05.04.2019, 21:35 Uhr

Großprojekt Auf der Suche nach dem Gartenschläfer

(Foto: Sven Buechner)(Foto: Sven Buechner)

Bisher kaum beachtet schrumpfen die Bestände des Gartenschläfers in Bayern ebenso wie in Deutschland. Mit dem sechsjährigen Großprojekt „Spurensuche Gartenschläfer“ will der Bund Naturschutz gemeinsam mit der Justus-Liebig-Universität Gießen und der Senckenberg Gesellschaft für Naturforschung den Rückgang stoppen.

BAYERN Dafür muss zunächst erforscht werden, warum die Art zurückgeht. Im Naturpark Fichtelgebirge sind die seltenen Bilche noch zu finden. Dort gab es heute eine Schulung für die ehrenamtlichen Helferinnen und Helfer bei der Sammlung von Spuren der Gartenschläfer.

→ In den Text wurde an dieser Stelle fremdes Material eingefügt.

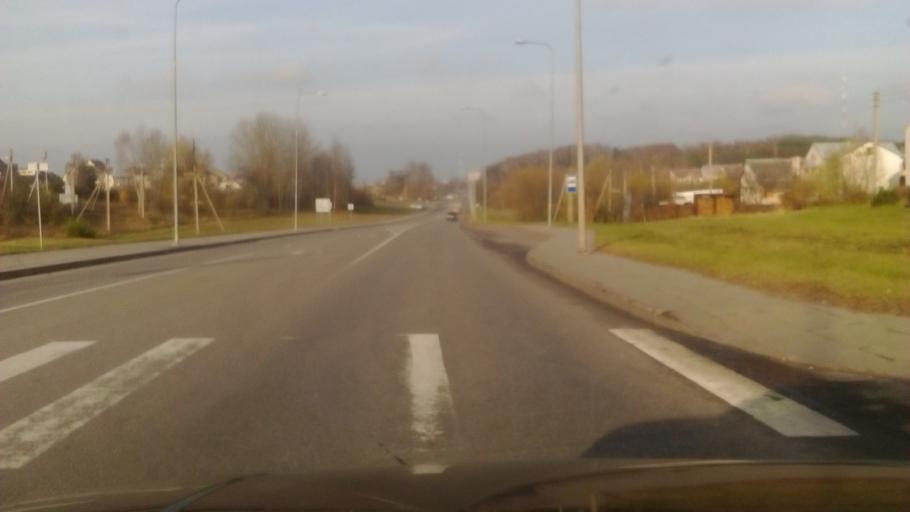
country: LT
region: Alytaus apskritis
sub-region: Alytus
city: Alytus
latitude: 54.3969
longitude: 23.9997
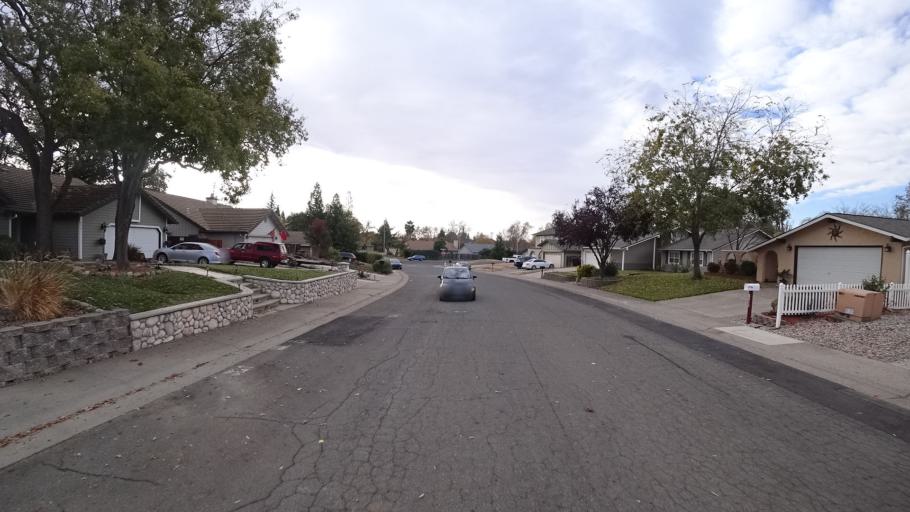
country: US
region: California
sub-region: Sacramento County
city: Citrus Heights
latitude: 38.7159
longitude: -121.2475
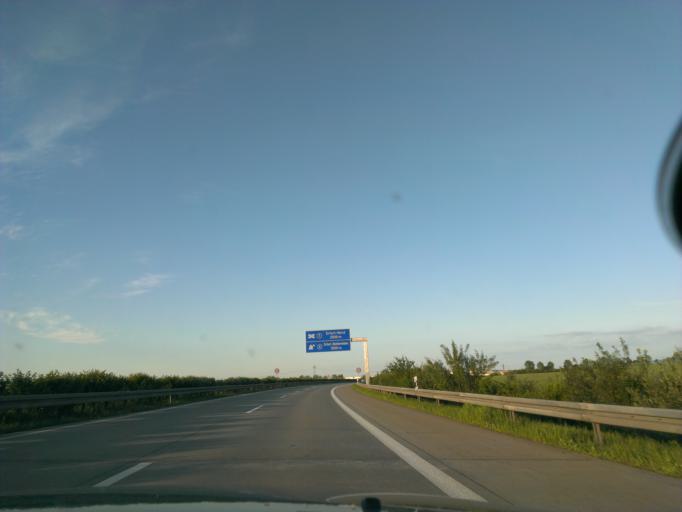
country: DE
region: Thuringia
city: Noda
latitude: 51.0387
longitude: 11.0193
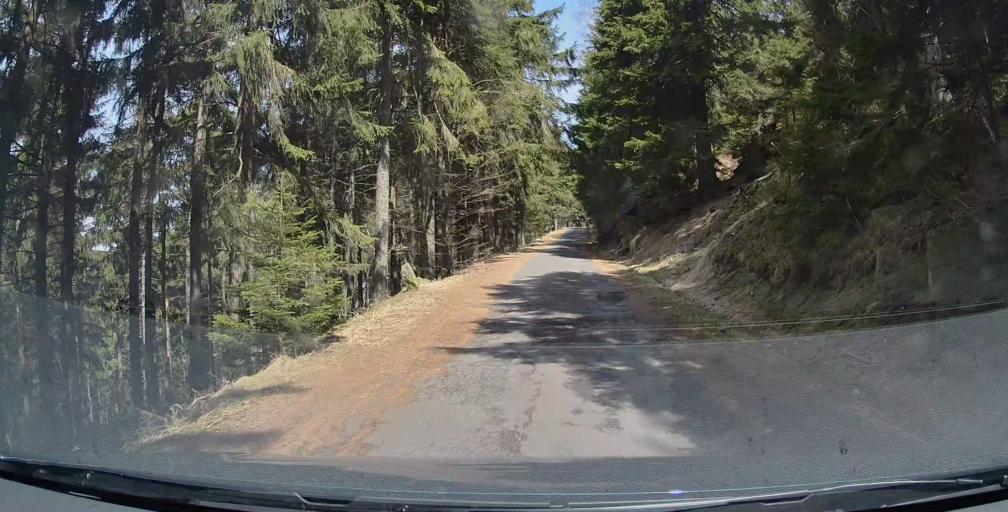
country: CZ
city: Machov
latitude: 50.4726
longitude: 16.2881
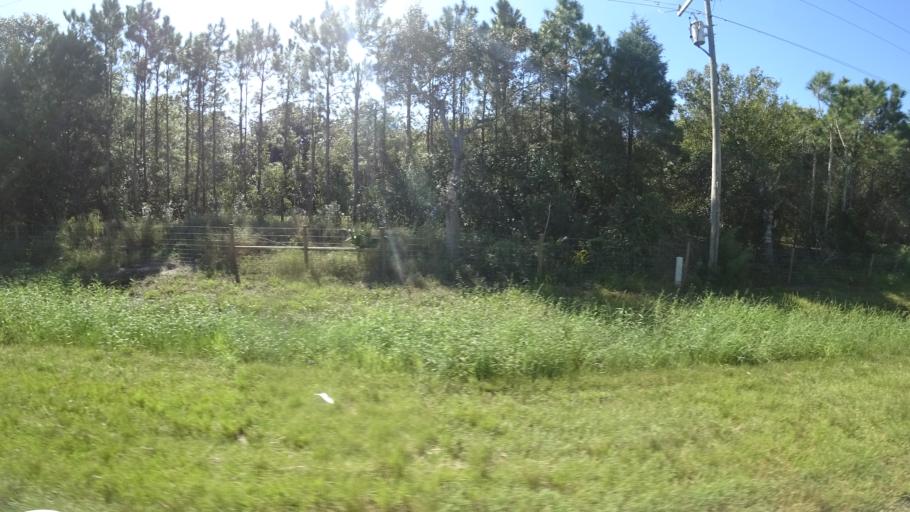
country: US
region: Florida
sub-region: Sarasota County
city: Lake Sarasota
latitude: 27.2888
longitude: -82.2316
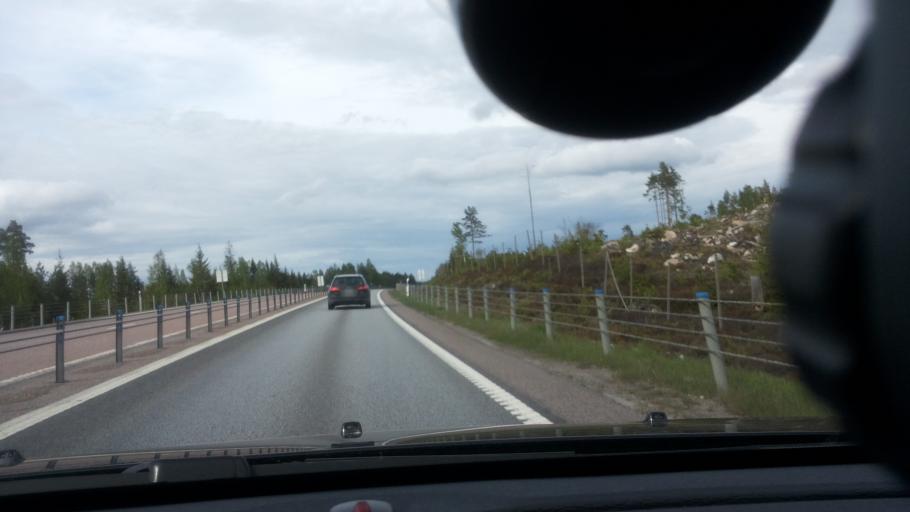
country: SE
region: Gaevleborg
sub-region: Soderhamns Kommun
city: Ljusne
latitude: 61.0974
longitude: 16.9864
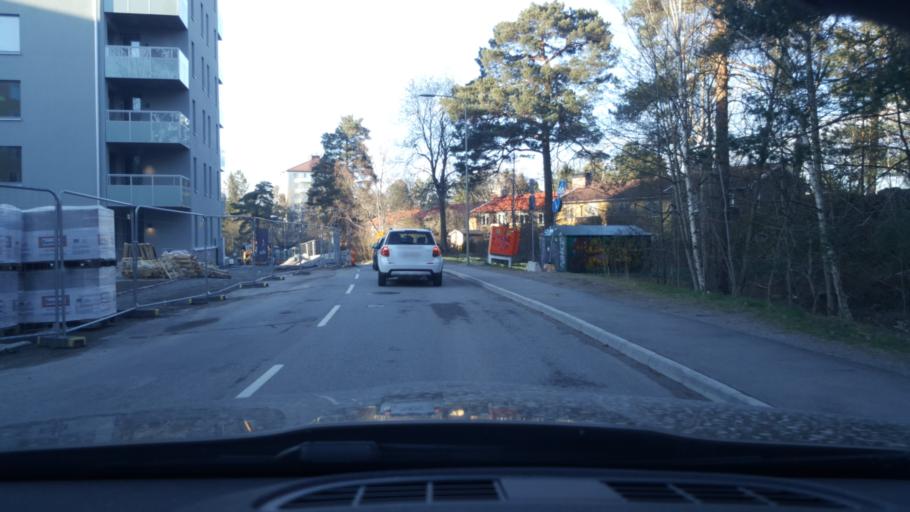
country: SE
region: Stockholm
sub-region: Stockholms Kommun
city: Arsta
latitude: 59.2648
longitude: 18.0565
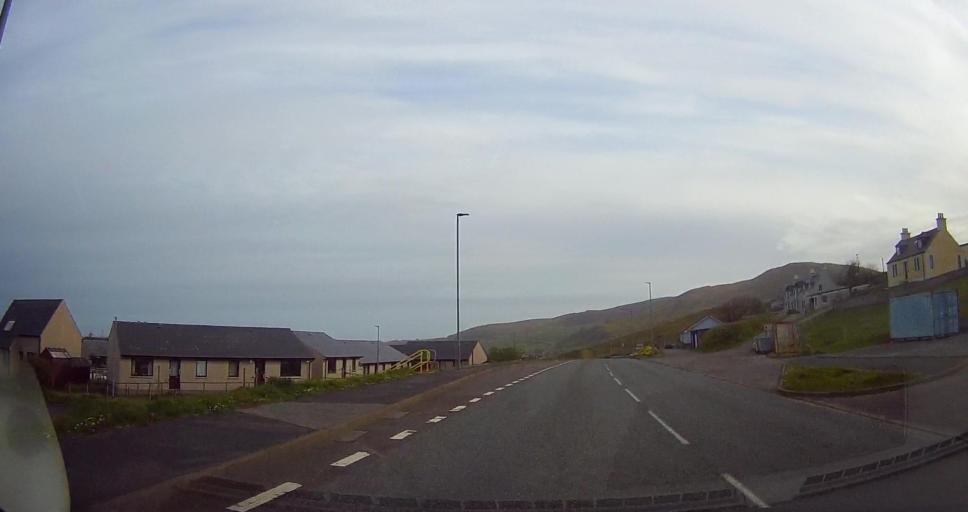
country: GB
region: Scotland
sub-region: Shetland Islands
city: Sandwick
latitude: 60.0460
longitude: -1.2277
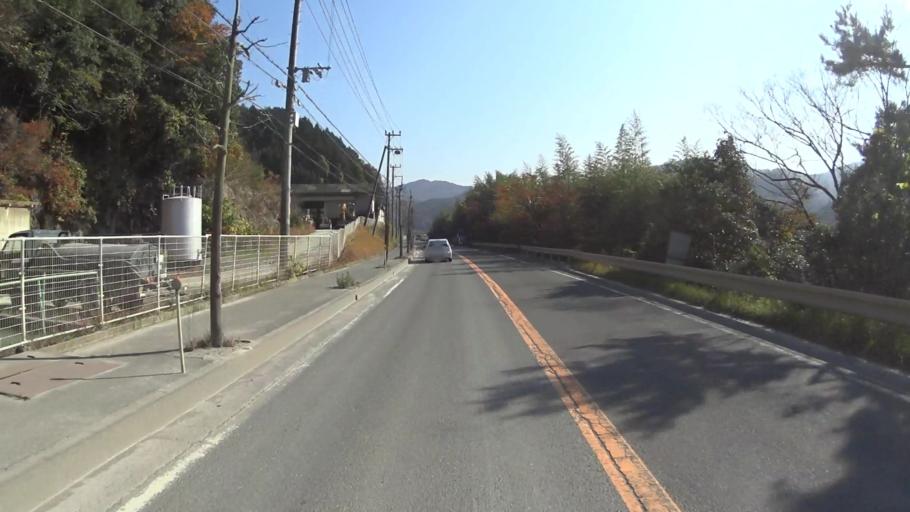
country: JP
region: Kyoto
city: Maizuru
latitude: 35.4283
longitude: 135.2352
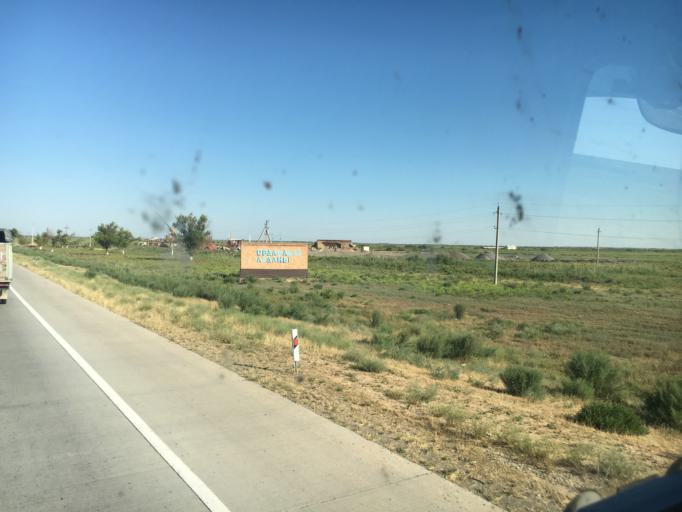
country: KZ
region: Ongtustik Qazaqstan
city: Bayaldyr
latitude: 42.9949
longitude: 68.8059
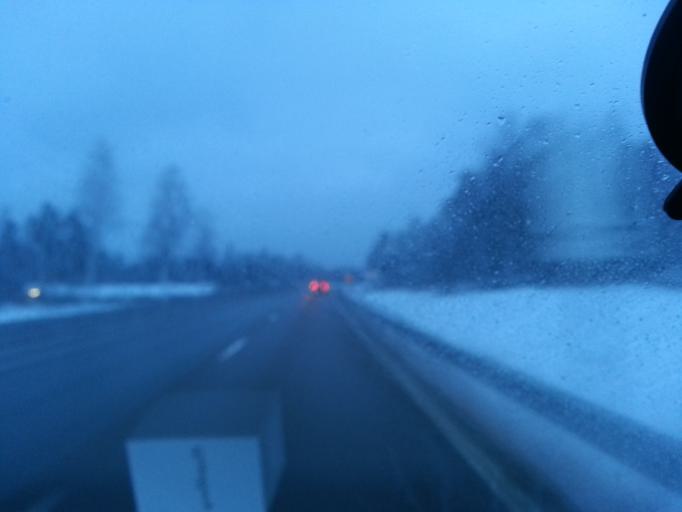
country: SE
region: Kronoberg
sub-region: Ljungby Kommun
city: Lagan
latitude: 56.9220
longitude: 13.9747
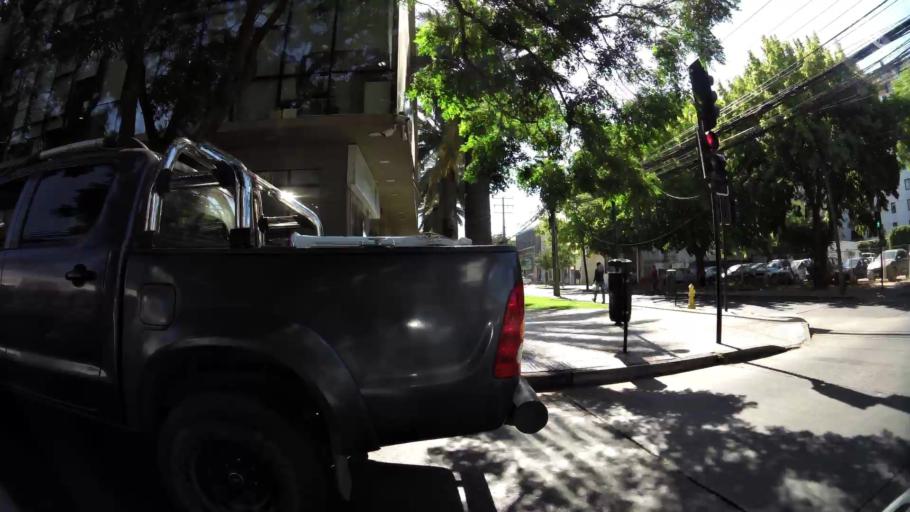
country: CL
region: Maule
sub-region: Provincia de Talca
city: Talca
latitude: -35.4248
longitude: -71.6652
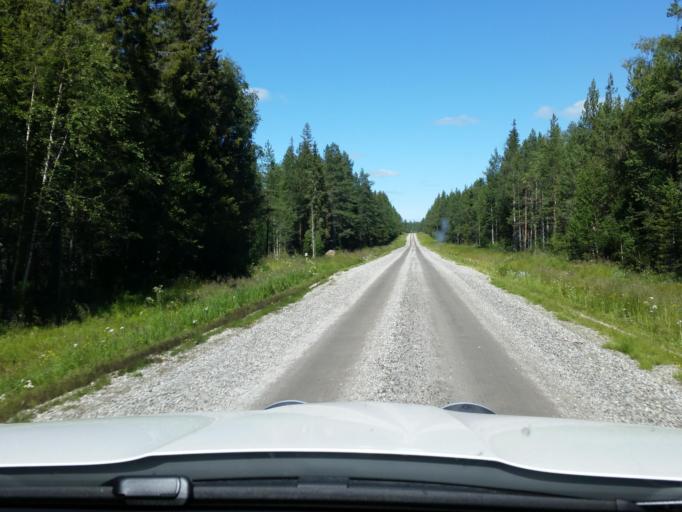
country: SE
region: Vaesterbotten
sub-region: Skelleftea Kommun
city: Storvik
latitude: 65.2916
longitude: 20.6561
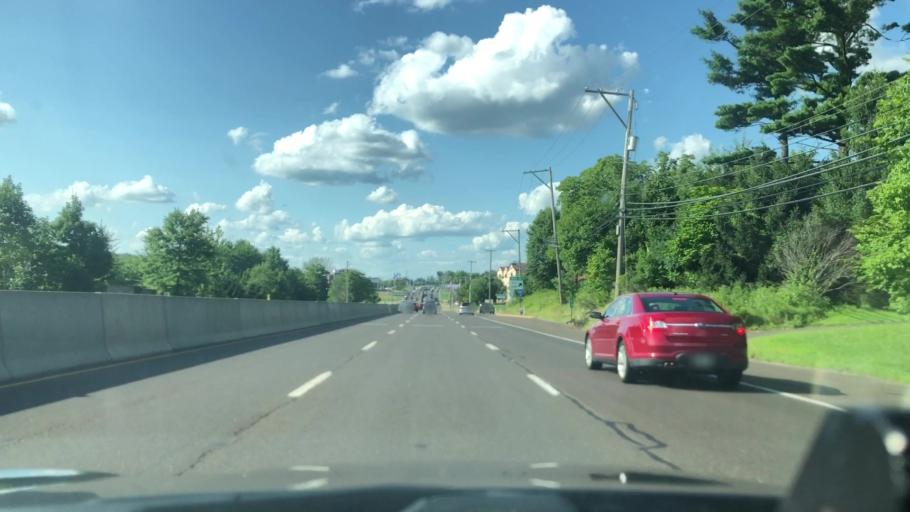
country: US
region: Pennsylvania
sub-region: Montgomery County
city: Spring House
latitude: 40.2021
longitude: -75.2242
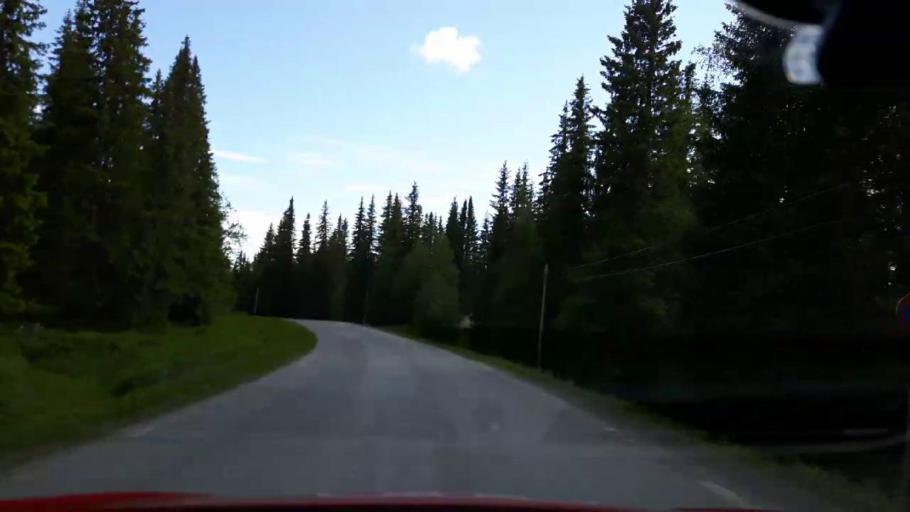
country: SE
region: Jaemtland
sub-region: Krokoms Kommun
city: Valla
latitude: 63.7788
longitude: 14.0436
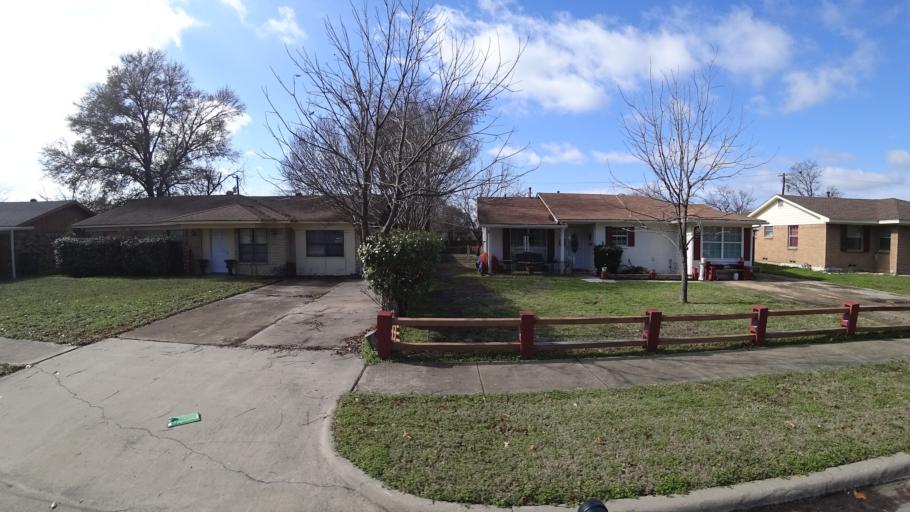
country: US
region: Texas
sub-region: Denton County
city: Lewisville
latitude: 33.0319
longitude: -97.0011
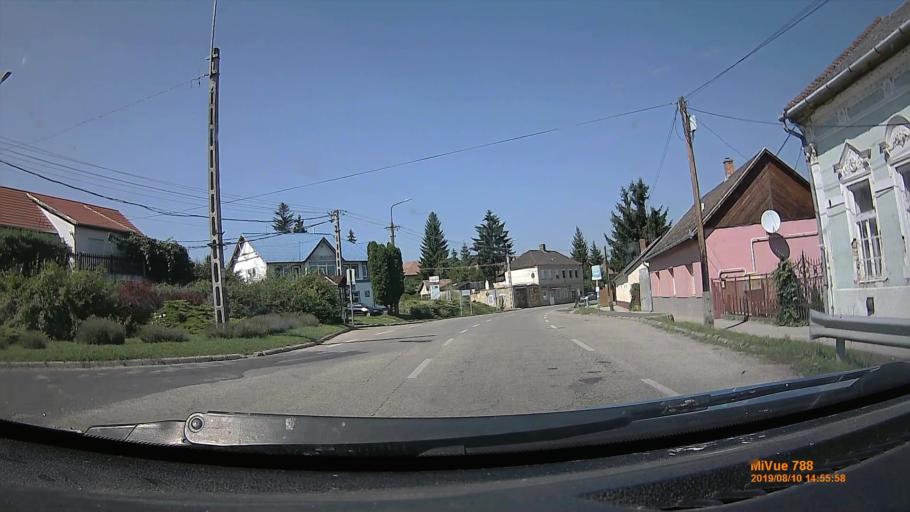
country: HU
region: Somogy
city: Lengyeltoti
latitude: 46.6643
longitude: 17.6352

Der kleine Verwandte des Siebenschläfers ist in vielen Regionen fast unbemerkt an den Rand des Aussterbens geraten. Warum, ist vollkommen unklar. „Mit diesem Projekt wollen wir helfen, den dramatischen Rückgang der Gartenschläfer zu stoppen“, so Uwe Friedel vom Naturschutzreferat des Bund Naturschutz. „Dafür müssen wir nun zunächst so viele Daten wie möglich sammeln. Wir freuen uns über weitere ehrenamtliche Helferinnen und Helfer bei der Suche nach den Gartenschläfern.“ Das Projekt läuft seit Oktober 2018 und wird im Rahmen des Bundesprogramms Biologische Vielfalt vom Bundesamt für Naturschutz mit Mitteln des Bundesministeriums für Umwelt, Naturschutz und nukleare Sicherheit sowie vom Bayerischen Naturschutzfonds gefördert.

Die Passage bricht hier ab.